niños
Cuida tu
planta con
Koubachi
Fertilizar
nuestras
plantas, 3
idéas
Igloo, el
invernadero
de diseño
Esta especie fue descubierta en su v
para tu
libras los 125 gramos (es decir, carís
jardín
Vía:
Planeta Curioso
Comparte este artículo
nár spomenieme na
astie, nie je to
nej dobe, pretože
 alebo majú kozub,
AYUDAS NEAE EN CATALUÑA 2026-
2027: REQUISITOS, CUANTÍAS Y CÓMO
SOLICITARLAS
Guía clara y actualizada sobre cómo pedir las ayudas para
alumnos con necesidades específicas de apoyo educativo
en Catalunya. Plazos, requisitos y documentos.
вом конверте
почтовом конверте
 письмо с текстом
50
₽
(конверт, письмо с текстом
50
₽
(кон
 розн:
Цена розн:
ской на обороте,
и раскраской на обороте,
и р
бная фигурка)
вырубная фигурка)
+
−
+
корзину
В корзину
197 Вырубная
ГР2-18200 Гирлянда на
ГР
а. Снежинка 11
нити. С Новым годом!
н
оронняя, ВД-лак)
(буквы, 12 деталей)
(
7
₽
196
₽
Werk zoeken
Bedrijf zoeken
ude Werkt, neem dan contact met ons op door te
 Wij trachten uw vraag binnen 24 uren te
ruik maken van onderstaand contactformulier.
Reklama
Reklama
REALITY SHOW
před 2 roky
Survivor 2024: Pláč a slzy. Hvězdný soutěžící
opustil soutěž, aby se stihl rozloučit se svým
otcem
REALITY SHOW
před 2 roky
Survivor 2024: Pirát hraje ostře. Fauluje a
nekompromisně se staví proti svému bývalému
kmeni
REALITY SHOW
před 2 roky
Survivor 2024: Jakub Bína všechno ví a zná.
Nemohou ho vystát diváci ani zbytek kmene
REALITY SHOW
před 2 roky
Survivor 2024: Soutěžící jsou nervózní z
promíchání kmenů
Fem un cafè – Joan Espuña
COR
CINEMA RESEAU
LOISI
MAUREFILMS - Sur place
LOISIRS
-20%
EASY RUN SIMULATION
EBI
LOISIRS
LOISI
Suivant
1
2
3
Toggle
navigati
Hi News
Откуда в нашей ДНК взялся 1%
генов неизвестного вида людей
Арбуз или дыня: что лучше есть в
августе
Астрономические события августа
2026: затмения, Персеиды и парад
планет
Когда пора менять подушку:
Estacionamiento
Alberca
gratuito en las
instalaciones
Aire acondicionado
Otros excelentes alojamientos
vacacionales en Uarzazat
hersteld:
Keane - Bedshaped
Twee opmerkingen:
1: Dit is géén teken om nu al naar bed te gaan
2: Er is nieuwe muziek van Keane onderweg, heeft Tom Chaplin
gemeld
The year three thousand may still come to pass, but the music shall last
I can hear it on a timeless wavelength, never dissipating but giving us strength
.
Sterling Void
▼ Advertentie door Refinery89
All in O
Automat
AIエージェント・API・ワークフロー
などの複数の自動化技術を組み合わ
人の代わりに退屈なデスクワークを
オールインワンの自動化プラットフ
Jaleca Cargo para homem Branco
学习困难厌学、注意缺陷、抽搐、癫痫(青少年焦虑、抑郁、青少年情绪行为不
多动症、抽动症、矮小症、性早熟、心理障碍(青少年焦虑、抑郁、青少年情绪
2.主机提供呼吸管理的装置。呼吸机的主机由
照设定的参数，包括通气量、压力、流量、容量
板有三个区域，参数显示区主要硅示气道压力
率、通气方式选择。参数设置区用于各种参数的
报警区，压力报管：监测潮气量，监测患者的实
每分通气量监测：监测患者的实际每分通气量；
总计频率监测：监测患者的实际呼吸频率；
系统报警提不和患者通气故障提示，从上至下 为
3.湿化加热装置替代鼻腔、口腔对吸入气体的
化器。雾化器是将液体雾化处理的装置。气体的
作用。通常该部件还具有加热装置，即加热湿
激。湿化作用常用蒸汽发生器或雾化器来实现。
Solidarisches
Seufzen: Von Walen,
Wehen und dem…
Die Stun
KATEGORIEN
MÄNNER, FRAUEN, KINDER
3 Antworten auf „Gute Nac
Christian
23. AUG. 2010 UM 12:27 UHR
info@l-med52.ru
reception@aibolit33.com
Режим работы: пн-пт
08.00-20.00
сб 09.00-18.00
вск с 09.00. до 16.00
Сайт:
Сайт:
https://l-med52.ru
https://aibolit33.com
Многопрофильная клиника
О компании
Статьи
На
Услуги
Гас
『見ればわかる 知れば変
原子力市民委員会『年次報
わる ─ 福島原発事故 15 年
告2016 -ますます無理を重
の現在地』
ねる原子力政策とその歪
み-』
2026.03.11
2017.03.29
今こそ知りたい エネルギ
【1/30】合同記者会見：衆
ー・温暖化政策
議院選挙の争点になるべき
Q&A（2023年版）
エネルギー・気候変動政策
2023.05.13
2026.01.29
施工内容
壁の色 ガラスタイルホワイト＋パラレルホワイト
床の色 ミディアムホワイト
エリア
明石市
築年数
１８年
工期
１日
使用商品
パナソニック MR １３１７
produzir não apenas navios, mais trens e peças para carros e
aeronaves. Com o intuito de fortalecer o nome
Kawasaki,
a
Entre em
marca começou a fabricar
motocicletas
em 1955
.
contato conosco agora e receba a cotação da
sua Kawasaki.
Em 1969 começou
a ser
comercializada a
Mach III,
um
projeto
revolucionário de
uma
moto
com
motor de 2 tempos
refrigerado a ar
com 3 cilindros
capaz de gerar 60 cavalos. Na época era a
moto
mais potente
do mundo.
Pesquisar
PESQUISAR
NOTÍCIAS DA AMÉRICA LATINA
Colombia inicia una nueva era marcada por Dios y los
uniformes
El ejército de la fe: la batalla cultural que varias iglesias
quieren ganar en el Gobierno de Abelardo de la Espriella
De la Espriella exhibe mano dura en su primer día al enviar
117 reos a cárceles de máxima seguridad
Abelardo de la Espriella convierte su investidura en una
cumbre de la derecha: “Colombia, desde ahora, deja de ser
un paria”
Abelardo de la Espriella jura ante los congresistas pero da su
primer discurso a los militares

..........

> **Instructions for the task**
Your output should start at the line containing "De la Espriella exhibe" and stop at the last line of the material, copied exactly, with nothing else.

> **Answer section**
De la Espriella exhibe mano dura en su primer día al enviar
117 reos a cárceles de máxima seguridad
Abelardo de la Espriella convierte su investidura en una
cumbre de la derecha: “Colombia, desde ahora, deja de ser
un paria”
Abelardo de la Espriella jura ante los congresistas pero da su
primer discurso a los militares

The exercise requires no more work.